Lo que el lenguaje oculta

¿Al fútbol? ¿Ahora te has vuelto machorra?. Por mucho que tú me quieras convencer, esos bailes son para vosotras. Las mujeres debéis ser coquetas y presumidas. Peínate, las niñas deben ir peinadas. No seas bruta y compórtate como una dama. No llores, los hombres son fuertes. Lucha como un hombre. Corres como una niña. Los que se pelean se desean. Si te ignora es porque le gustas. ¿Te puede una niña?. Ella ha calentado a mi pareja. Los hombres tienen necesidades. Las mujeres tienen necesidades, pero es otra cosa. Lo que la mujer debe hacer es no pasear de madrugada sola. Me callo porque eres mujer. No tienes cojones de actuar como un hombre. Poco hombre. La respeto porque es mujer. Jajajajaja tío que hostia te ha pegado la chavala. ¿A que no tienes huevos?. Yo respeto a todos los maricones, pero por mucho que quieran eso no es normal, así que se besen dentro de sus casas y no en público. Es un poco suelta. El tío es un máquina, con tres en una noche. ¿Y no te las has tirado? tú eres maricón. ¡Calzonazos! . ¡Puta!. Ella es una mujer no es lo mismo. Depílate que pareces un tío. Te echas más cremas que una tía. Tú no seas romántico, que al final vas a tener sexo con la vecina, porque conmigo no. Ella se viste así para que la miren, si no ¿para qué?. Si su novio no quiere que la miren que no la saquen. Si la miran es porque va provocando, la responsable es ella. A las mujeres nos gusta más la decoración y las cosas de la casa. Las mujeres entre nosotras somos más malas. ¿Sólo dos cervezas cabrón? mi mujer bebe más que tú. Soy mujer, puedo hacer más de dos cosas a la vez. 

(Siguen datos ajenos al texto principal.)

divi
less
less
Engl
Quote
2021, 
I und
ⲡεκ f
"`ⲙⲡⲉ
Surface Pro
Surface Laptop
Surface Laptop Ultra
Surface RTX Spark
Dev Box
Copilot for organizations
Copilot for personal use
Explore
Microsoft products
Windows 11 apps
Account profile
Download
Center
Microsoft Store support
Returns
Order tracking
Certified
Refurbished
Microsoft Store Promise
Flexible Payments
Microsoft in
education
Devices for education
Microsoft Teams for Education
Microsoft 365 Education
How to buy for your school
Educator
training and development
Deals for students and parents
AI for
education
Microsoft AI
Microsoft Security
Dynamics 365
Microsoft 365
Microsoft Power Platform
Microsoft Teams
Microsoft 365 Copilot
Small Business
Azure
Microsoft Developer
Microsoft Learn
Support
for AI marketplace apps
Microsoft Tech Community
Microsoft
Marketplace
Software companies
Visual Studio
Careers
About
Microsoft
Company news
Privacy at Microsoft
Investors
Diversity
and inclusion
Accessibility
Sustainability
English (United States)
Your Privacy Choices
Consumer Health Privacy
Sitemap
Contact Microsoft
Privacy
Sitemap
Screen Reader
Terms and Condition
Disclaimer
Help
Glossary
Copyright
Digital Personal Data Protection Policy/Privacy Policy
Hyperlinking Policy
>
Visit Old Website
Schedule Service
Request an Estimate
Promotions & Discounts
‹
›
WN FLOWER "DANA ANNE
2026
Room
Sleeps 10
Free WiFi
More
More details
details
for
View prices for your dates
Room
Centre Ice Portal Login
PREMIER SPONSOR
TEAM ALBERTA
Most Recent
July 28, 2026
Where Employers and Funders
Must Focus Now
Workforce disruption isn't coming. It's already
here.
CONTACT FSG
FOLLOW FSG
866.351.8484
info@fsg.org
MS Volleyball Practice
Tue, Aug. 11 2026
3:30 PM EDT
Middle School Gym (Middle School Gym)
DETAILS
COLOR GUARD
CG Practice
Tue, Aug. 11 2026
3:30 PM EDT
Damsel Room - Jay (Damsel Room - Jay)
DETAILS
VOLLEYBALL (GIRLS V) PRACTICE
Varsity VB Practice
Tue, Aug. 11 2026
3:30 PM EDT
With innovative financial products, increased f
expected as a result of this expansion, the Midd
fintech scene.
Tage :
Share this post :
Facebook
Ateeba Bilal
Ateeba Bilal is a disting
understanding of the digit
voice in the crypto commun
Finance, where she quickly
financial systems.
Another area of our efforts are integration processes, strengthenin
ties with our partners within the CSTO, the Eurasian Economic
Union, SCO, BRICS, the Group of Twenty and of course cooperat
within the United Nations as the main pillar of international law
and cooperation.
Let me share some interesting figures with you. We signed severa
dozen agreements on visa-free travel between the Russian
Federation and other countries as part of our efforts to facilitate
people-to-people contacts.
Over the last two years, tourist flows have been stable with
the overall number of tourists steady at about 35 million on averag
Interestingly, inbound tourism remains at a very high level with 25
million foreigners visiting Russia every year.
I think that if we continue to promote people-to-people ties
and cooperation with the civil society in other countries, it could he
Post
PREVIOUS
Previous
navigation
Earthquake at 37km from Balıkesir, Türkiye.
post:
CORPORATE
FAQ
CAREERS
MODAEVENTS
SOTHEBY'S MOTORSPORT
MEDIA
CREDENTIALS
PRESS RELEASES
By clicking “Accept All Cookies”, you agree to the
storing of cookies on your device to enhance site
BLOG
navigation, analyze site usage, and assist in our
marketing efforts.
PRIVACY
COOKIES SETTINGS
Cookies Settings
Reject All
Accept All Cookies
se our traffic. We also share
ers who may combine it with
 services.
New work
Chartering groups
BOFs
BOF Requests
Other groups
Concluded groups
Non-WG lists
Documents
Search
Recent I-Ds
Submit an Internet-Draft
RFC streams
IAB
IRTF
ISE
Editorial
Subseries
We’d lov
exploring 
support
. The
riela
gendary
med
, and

Todas y cada una de estas frases las he escuchado una por una desde que soy muy pequeña, o al menos son las que puedo recordar. Incluso alguna yo la he podido usar en algún momento de mi vida. Todas pertenecen desde mi círculo más cercano hasta el más lejano. 

Los matices lingüísticos son mucho más importantes de lo que creemos, porque al final el cómo definimos las cosas y el cómo las comunicamos mediante la expresión verbal, implica como las entendemos en nuestra cabeza. Por eso, creo que si también hacemos un esfuerzo en cuidar como verbalizamos, al final, el decir y escuchar las cosas de forma distinta, ayudará a que podamos ver las cosas de manera un poco diferentes.